• [Objetivo A]: Transcreva integralmente o excerto do documento, sem alterar nada.

• [Excerto do documento]:
════════════════

No processo C‑707/19,

que tem por objeto um pedido de decisão prejudicial apresentado, nos termos do artigo 267.o TFUE, pelo Sąd Rejonowy dla Łodzi‑Śródmieścia w Łodzi (Tribunal de Primeira Instância de Łódź — Centro, Polónia), por Decisão de 2 de setembro de 2019, que deu entrada no Tribunal de Justiça em 23 de setembro de 2019, no processo

K.S.

contra

A.B.,

O TRIBUNAL DE JUSTIÇA (Quinta Secção),

composto por: E. Regan, presidente de secção, M. Ilešič, E. Juhász, C. Lycourgos e I. Jarukaitis (relator), juízes,

advogado‑geral: A. Rantos,

secretário: A. Calot Escobar,

vistos os autos,

vistas as observações apresentadas:

em representação de A.B., por M. Samocik, radca prawny,

em representação do Governo polaco, por B. Majczyna, na qualidade de agente,

em representação do Governo letão, inicialmente por V. Soņeca e K. Pommere, e em seguida por K. Pommere, na qualidade de agentes,

em representação do Governo austríaco, por J. Schmoll e M. Winkler‑Unger, na qualidade de agentes,

em representação da Comissão Europeia, por H. Tserepa‑Lacombe e B. Sasinowska, na qualidade de agentes,

vista a decisão tomada, ouvido o advogado‑geral, de julgar a causa sem apresentação de conclusões,

profere o presente

Acórdão

1

O pedido de decisão prejudicial tem por objeto a interpretação do artigo 3.o da Diretiva 2009/103/CE do Parlamento Europeu e do Conselho, de 16 de setembro de 2009, relativa ao seguro de responsabilidade civil que resulta da circulação de veículos automóveis e à fiscalização do cumprimento da obrigação de segurar esta responsabilidade (JO 2009, L 263, p. 11).

════════════════

• [Materiais fornecidos]:
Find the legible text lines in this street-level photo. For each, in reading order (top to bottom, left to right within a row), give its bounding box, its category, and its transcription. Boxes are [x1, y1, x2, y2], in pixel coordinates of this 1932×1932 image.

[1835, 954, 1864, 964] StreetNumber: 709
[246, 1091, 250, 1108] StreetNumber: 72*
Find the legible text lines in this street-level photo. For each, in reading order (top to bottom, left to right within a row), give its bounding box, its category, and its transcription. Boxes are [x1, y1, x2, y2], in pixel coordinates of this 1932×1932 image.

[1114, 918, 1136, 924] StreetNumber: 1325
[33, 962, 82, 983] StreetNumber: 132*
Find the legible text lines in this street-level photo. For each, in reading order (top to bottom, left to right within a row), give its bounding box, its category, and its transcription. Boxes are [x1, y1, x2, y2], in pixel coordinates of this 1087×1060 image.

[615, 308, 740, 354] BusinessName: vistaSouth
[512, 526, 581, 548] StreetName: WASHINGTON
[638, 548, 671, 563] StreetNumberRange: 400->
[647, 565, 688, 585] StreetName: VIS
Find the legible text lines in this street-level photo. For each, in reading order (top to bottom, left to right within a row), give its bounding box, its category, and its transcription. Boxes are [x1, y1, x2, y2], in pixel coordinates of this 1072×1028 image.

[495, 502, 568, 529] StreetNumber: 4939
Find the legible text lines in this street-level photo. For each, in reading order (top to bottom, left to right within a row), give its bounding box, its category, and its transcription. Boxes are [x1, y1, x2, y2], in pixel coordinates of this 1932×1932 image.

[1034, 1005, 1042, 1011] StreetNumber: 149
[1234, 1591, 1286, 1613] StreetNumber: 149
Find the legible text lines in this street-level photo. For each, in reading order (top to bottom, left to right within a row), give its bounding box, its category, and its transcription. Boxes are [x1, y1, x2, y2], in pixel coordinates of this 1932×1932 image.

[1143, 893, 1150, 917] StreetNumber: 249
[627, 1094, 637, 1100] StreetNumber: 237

════════════════

• [Objetivo B]: Converta em lista JSON de strings as linhas da listagem, começando na primeira e indo até à linha que contém "[1234, 1591, 1286, 1613] StreetNumber: 149", ambas incluídas. Use uma string por linha e omita as linhas em branco.

• [Resolução detalhada A]:
No processo C‑707/19,

que tem por objeto um pedido de decisão prejudicial apresentado, nos termos do artigo 267.o TFUE, pelo Sąd Rejonowy dla Łodzi‑Śródmieścia w Łodzi (Tribunal de Primeira Instância de Łódź — Centro, Polónia), por Decisão de 2 de setembro de 2019, que deu entrada no Tribunal de Justiça em 23 de setembro de 2019, no processo

K.S.

contra

A.B.,

O TRIBUNAL DE JUSTIÇA (Quinta Secção),

composto por: E. Regan, presidente de secção, M. Ilešič, E. Juhász, C. Lycourgos e I. Jarukaitis (relator), juízes,

advogado‑geral: A. Rantos,

secretário: A. Calot Escobar,

vistos os autos,

vistas as observações apresentadas:

em representação de A.B., por M. Samocik, radca prawny,

em representação do Governo polaco, por B. Majczyna, na qualidade de agente,

em representação do Governo letão, inicialmente por V. Soņeca e K. Pommere, e em seguida por K. Pommere, na qualidade de agentes,

em representação do Governo austríaco, por J. Schmoll e M. Winkler‑Unger, na qualidade de agentes,

em representação da Comissão Europeia, por H. Tserepa‑Lacombe e B. Sasinowska, na qualidade de agentes,

vista a decisão tomada, ouvido o advogado‑geral, de julgar a causa sem apresentação de conclusões,

profere o presente

Acórdão

1

O pedido de decisão prejudicial tem por objeto a interpretação do artigo 3.o da Diretiva 2009/103/CE do Parlamento Europeu e do Conselho, de 16 de setembro de 2009, relativa ao seguro de responsabilidade civil que resulta da circulação de veículos automóveis e à fiscalização do cumprimento da obrigação de segurar esta responsabilidade (JO 2009, L 263, p. 11).

• [Resolução detalhada B]:
[
  "Find the legible text lines in this street-level photo. For each, in reading order (top to bottom, left to right within a row), give its bounding box, its category, and its transcription. Boxes are [x1, y1, x2, y2], in pixel coordinates of this 1932×1932 image.",
  "[1835, 954, 1864, 964] StreetNumber: 709",
  "[246, 1091, 250, 1108] StreetNumber: 72*",
  "Find the legible text lines in this street-level photo. For each, in reading order (top to bottom, left to right within a row), give its bounding box, its category, and its transcription. Boxes are [x1, y1, x2, y2], in pixel coordinates of this 1932×1932 image.",
  "[1114, 918, 1136, 924] StreetNumber: 1325",
  "[33, 962, 82, 983] StreetNumber: 132*",
  "Find the legible text lines in this street-level photo. For each, in reading order (top to bottom, left to right within a row), give its bounding box, its category, and its transcription. Boxes are [x1, y1, x2, y2], in pixel coordinates of this 1087×1060 image.",
  "[615, 308, 740, 354] BusinessName: vistaSouth",
  "[512, 526, 581, 548] StreetName: WASHINGTON",
  "[638, 548, 671, 563] StreetNumberRange: 400->",
  "[647, 565, 688, 585] StreetName: VIS",
  "Find the legible text lines in this street-level photo. For each, in reading order (top to bottom, left to right within a row), give its bounding box, its category, and its transcription. Boxes are [x1, y1, x2, y2], in pixel coordinates of this 1072×1028 image.",
  "[495, 502, 568, 529] StreetNumber: 4939",
  "Find the legible text lines in this street-level photo. For each, in reading order (top to bottom, left to right within a row), give its bounding box, its category, and its transcription. Boxes are [x1, y1, x2, y2], in pixel coordinates of this 1932×1932 image.",
  "[1034, 1005, 1042, 1011] StreetNumber: 149",
  "[1234, 1591, 1286, 1613] StreetNumber: 149"
]